La mère de deux garçons qui auraient été assassinés par leur père réclame 2 millions au gouvernement du Québec, alléguant que les services de protection de la jeunesse ont laissé tomber sa famille.

Dans une lettre d’avocate datée du 22 avril, Émilie Arsenault a accusé la Direction de la protection de la jeunesse (DPJ) de ne pas avoir agi malgré le fait que l’agence aurait été jointe à trois reprises avant la mort de ses enfants.

La lettre adressée au ministère de la Santé et des Services sociaux et au CIUSSS de la Capitale-Nationale (Centre jeunesse de Québec) indique que l’agence provinciale avait été alertée par un employé de l’hôpital, la police et la mère entre mai 2018 et janvier 2020.

Me Valérie Assouline, avocate représentant Mme Arsenault, affirme que les travailleurs de la DPJ n’ont rendu visite à la famille à la maison après aucun des appels, ajoutant que le service de protection a décidé de fermer les dossiers impliquant la famille sans prendre d’autres mesures. Le système, dit-elle, doit être tenu responsable de ses échecs.

« Je ne pense pas que les enfants devraient payer de leur vie parce que le système ne fonctionnait pas », a-t-elle indiqué lundi lors d’un entretien téléphonique.

Retrouvés morts

Les corps d’Olivier, 5 ans, et d’Alex, 2 ans, ont été retrouvés le 13 octobre 2020 dans une maison de Wendake, territoire de la Première Nation huronne-wendate près de Québec.

Leur père, Michaël Chicoine, est accusé de deux chefs de meurtre au deuxième degré.

Les détails concernant ce qui a conduit aux appels à la protection de la jeunesse font l’objet d’un interdit de publication en raison du processus judiciaire en cours.

Dans la lettre, la mère a déclaré que l’« aveuglement volontaire de tout le système a coûté la vie à Olivier et Alex » et a causé un préjudice irréparable aux enfants et à leur mère.

Le ministère de la Santé et des Services sociaux a refusé de se prononcer lundi, invoquant le processus judiciaire en cours.

Échec collectif de la société ?

Me Assouline représente d’autres familles ayant vécu des circonstances similaires, dont la mère d’une fillette de 7 ans de Granby dont la mort, en 2019, a déclenché un réexamen généralisé du système de protection de la jeunesse de la province.

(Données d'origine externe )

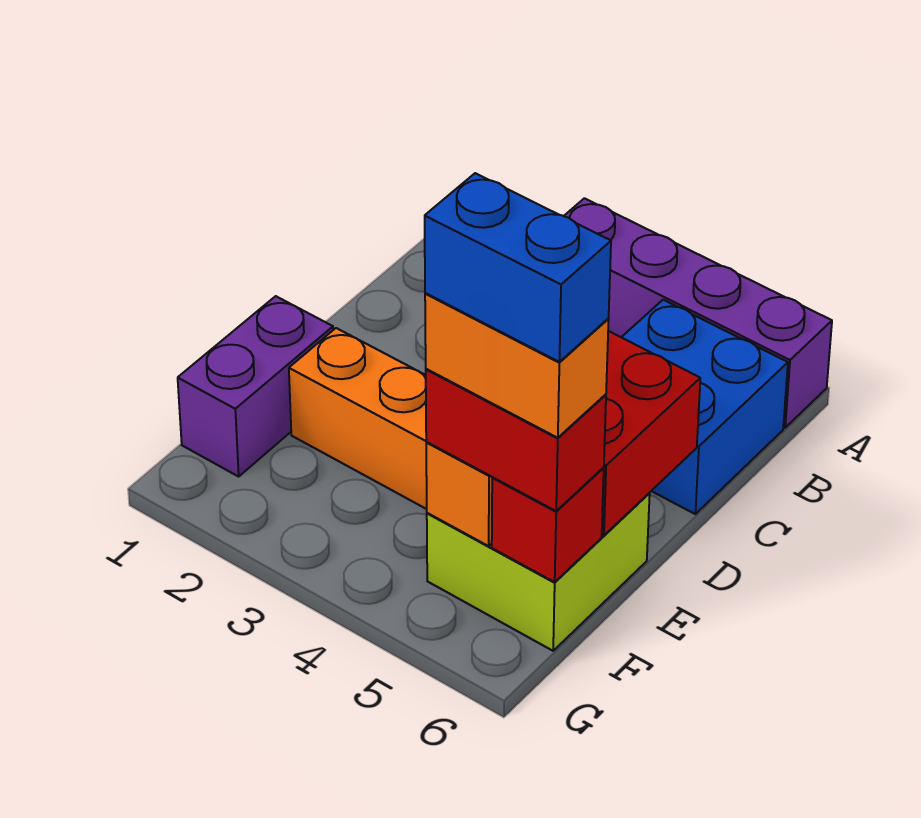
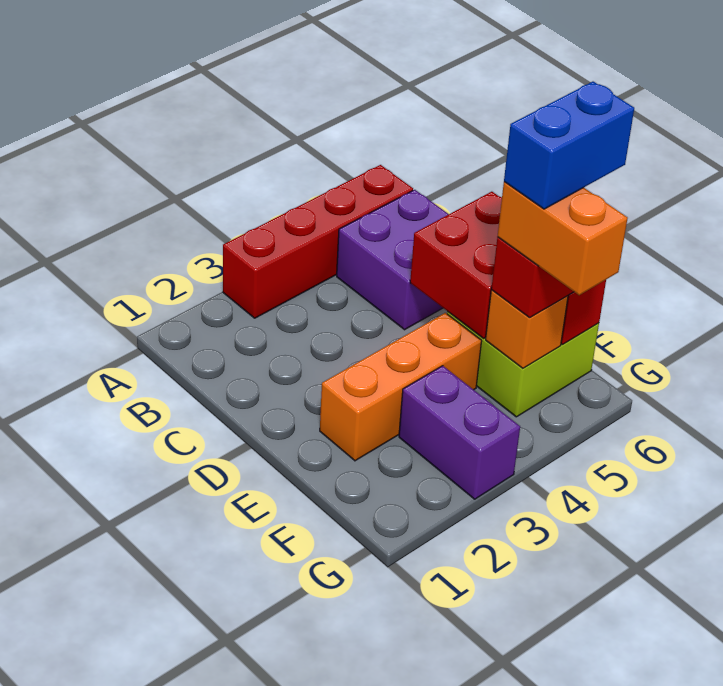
purple 1x4 brick [564,198,832,428] -> red 1x4 brick [223,165,413,318]
blue 2x2 brick [621,300,788,514] -> purple 2x2 brick [337,190,449,330]
purple 1x2 brick [178,296,333,477] -> purple 1x2 brick moved to [399,366,520,499]
orange 1x2 brick [425,293,609,438] -> orange 1x2 brick turned to [498,182,628,295]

Une commission spéciale sur les droits des enfants et la protection de la jeunesse a publié un rapport de 552 pages en mai dernier, affirmant que la mort de la petite était un échec collectif de la société québécoise.

Me Assouline a affirmé que le ministre délégué à la Santé et aux Services sociaux, Lionel Carmant, était « très conscient » des problèmes du système de protection de la jeunesse, mais n’avait pas agi assez rapidement.

Me Assouline a ajouté que le système sous-estimait les allégations de violence entre partenaires intimes, les catégorisant souvent comme un « conflit parental » plutôt qu’un facteur de risque.

2 millions réclamés

Elle a dit reconnaître que les 2 millions demandés par sa cliente étaient une somme plus élevée que ce qui est habituellement réclamé dans de tels cas, mais elle a indiqué qu’un jugement « exemplaire » était nécessaire pour garantir qu’une situation similaire ne se reproduise plus jamais. Émilie Arsenault, a-t-elle ajouté, est bien consciente qu’aucune somme d’argent ne peut ramener ses enfants.

« Elle ne fait pas nécessairement [cela] pour une question d’argent, mais une question d’imputabilité, de s’assurer que quelqu’un est responsable de ne pas avoir protégé les enfants, a précisé Me Assouline. Parce qu’elle a essayé. Que pouvait-elle faire de plus ? »

Me Assouline a spécifié que si le gouvernement ne répondait pas à la lettre de mise en demeure, la prochaine étape consisterait à intenter une action en justice.